Yerel sanayi ve basın ile çok sıkı ilişkiler kuracağız. Şehrimize yeni teknokentler kazandırmaya çalışacağız. Yine, çok önemsediğimiz bir başka projemiz ise, fikir, düşünce enstitüsü kurmak olacaktır. Bölgemizin ve ülkemizin sorunlarını bu enstitüde masaya yatıracağız. Şehrimizde paydaşlarımızla birlikte çalıştaylar yapacağız. Mesela, çözüm süreci, yeni anayasa, başkanlık sistemi, Türkiye’nin eğitim sisteminin sorunları, hukuk sistemi, Türkiye’nin ekonomik politikası, mali sistemi, sağlık alanındaki sorunlar vs… aklınıza gelecek bütün konularla ilgili şehirdeki STK’lar, meslek odaları, siyasetçiler, gazetecilerle birlikte çalıştaylar düzenleyeceğiz. Bu çalıştaylar sonucunda bir uzlaşı raporu hazırlayacağız ve bunu kamuoyu ile paylaşacağız. Boğaziçi, Bilkent, Hacettepe bu tür toplantılar yapıp kamuoyu ile paylaşıyor ama ülke gündeminin üçte biri bölgemize ait olduğu halde biz bunu yapamıyoruz.
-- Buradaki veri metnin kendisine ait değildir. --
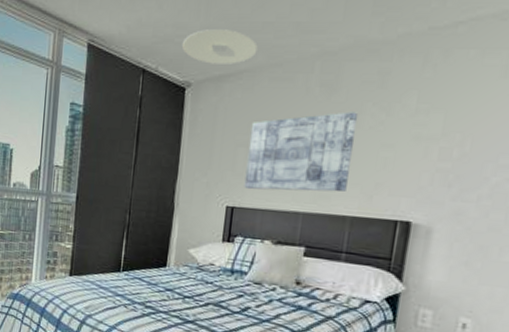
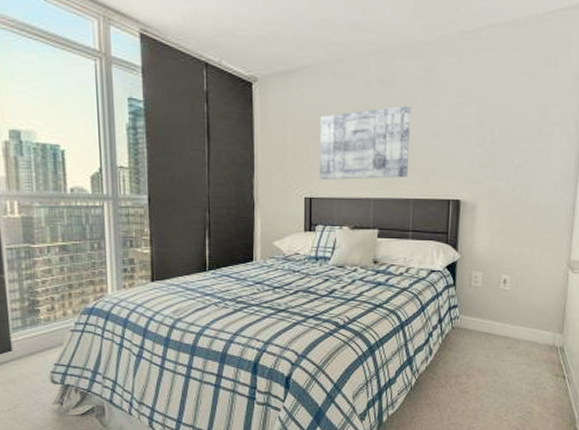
ceiling light: present [181,29,258,64] -> none [243,24,318,60]

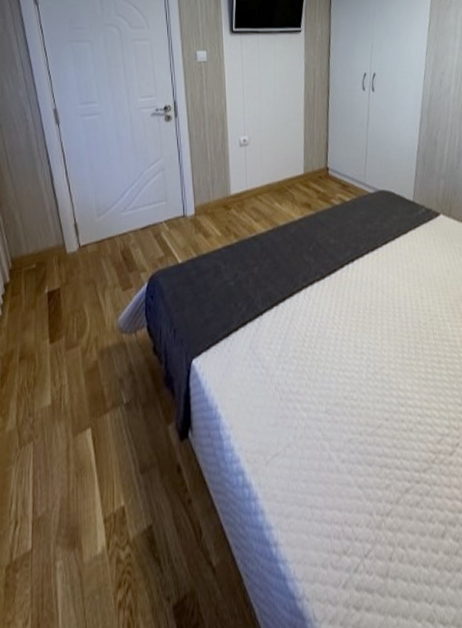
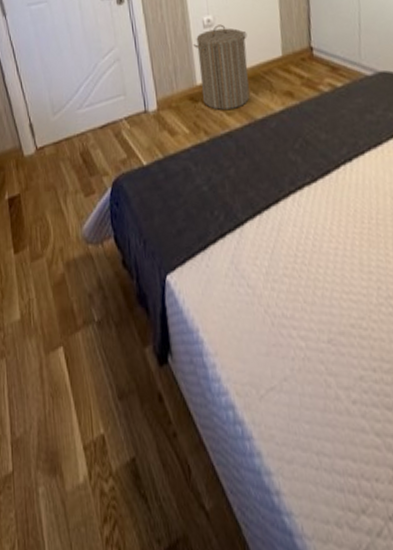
laundry hamper: none [229,144,276,217] -> present [192,24,250,110]

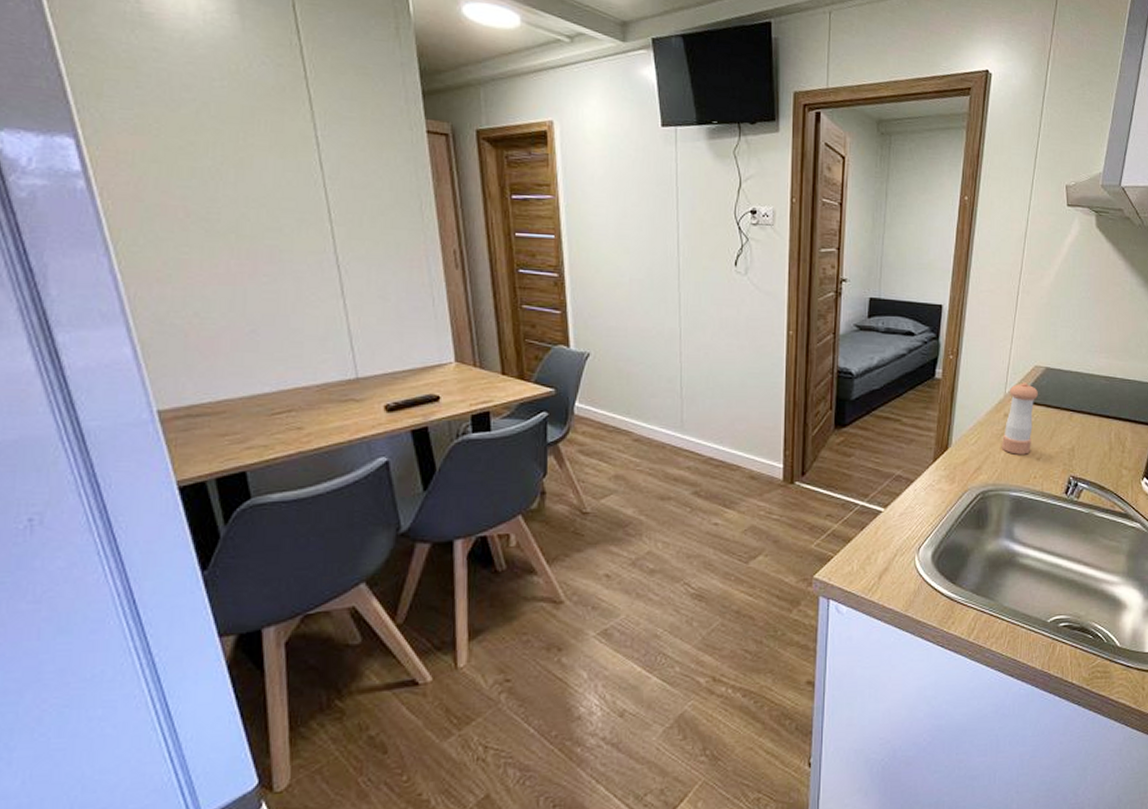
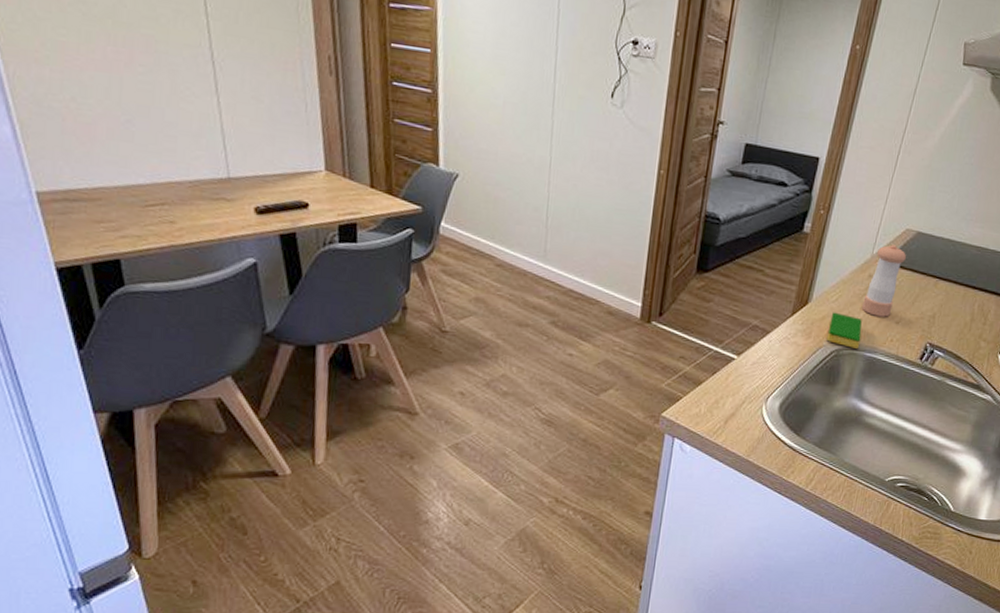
dish sponge: none [971,454,1005,489] -> present [826,312,862,349]

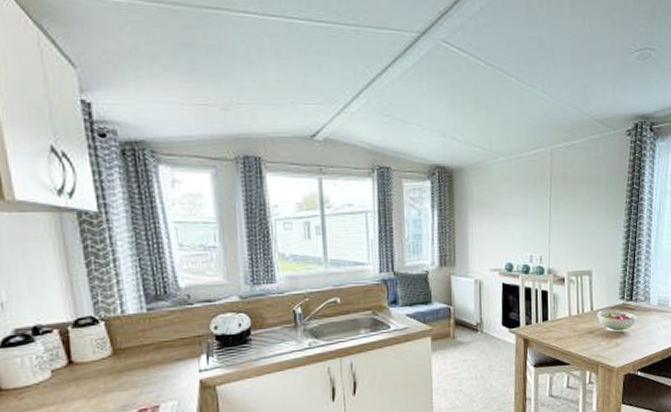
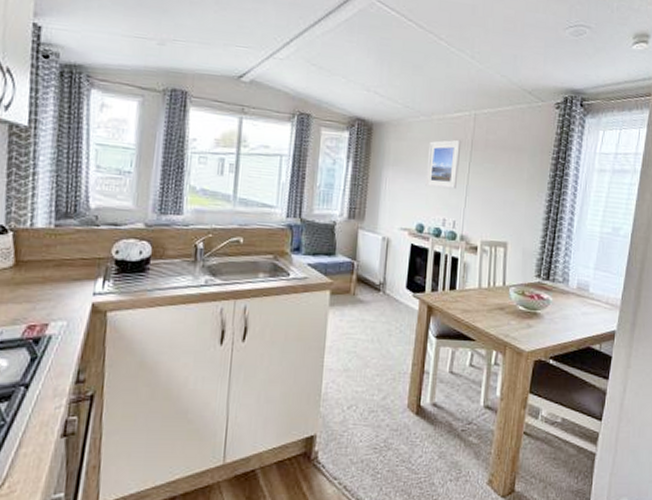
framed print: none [509,176,541,227] -> present [425,139,462,190]

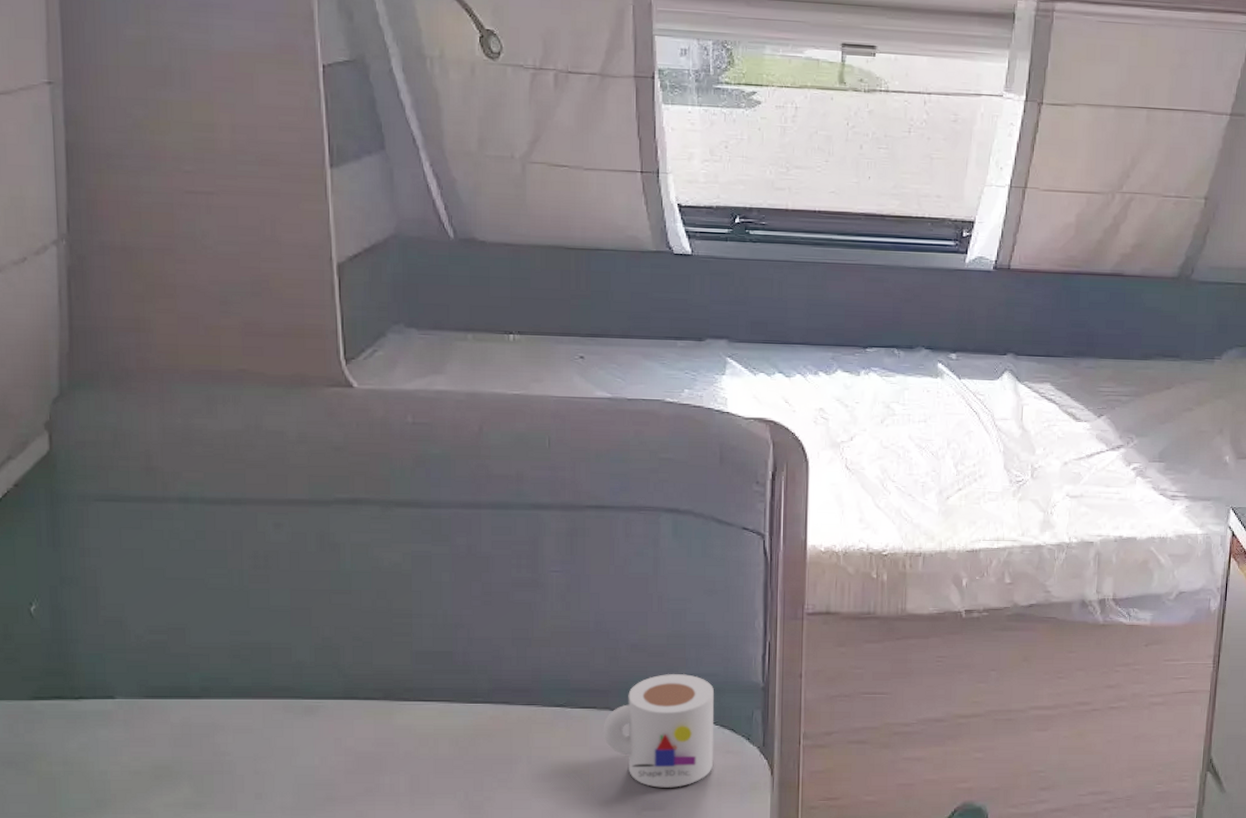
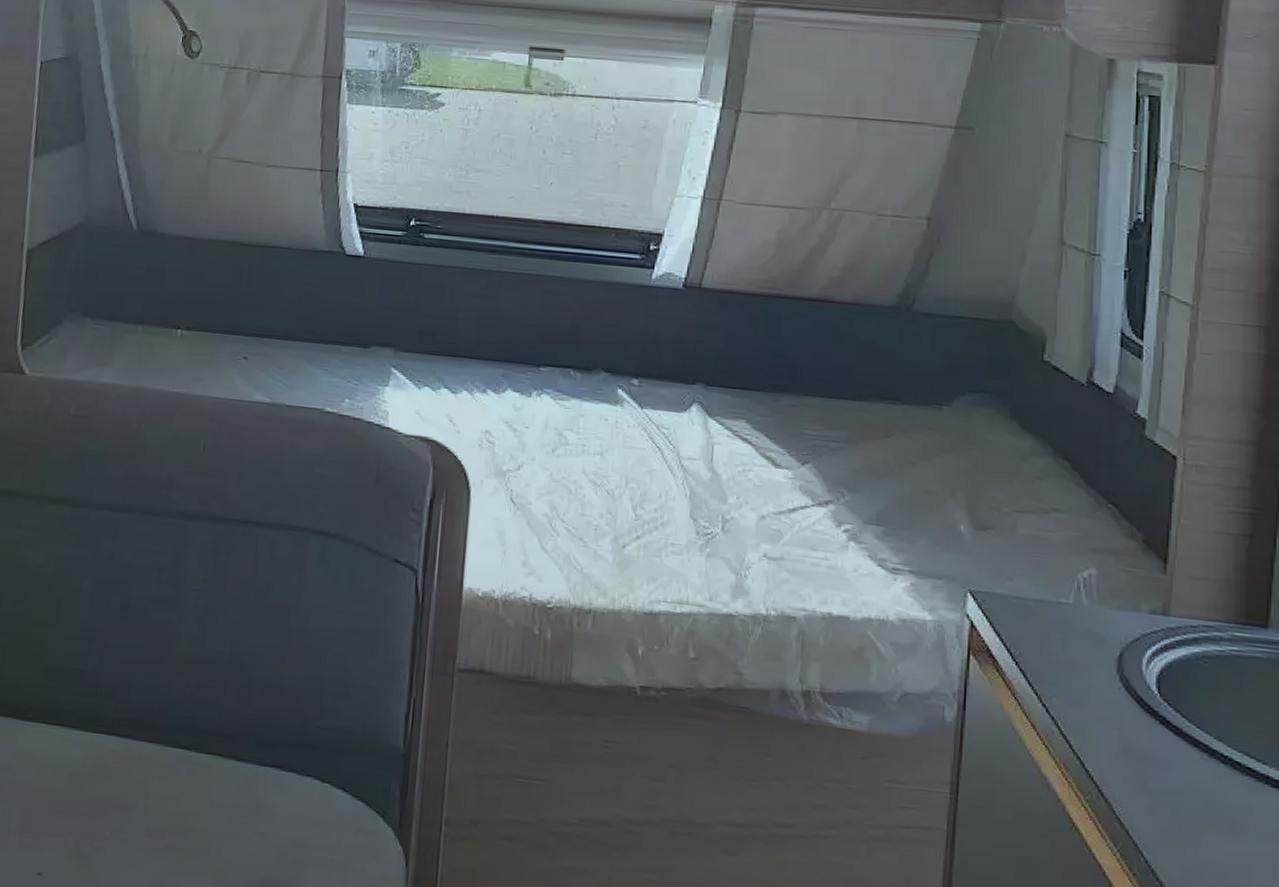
mug: present [603,674,714,788] -> none [225,724,350,867]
Böyle bir çalışmanın içinde Dicle Üniversitesinin olmaması bizi üzüyor. Bu proje ile birlikte biz de görüşlerimizi, düşüncelerimizi şehrin diğer bileşenleri ile beraber kamuoyu ile paylaşmış olacağız. Ülke gündemindeki birçok sorun bölgemizin sorunu ancak buradan alınan bir görüş yok. Ancak bizim gibi sorunun içinde yaşayan insanların, bilim adamlarının, sorunların çözümü konusundaki önerilerinin çok değerli olacağını düşünüyorum.”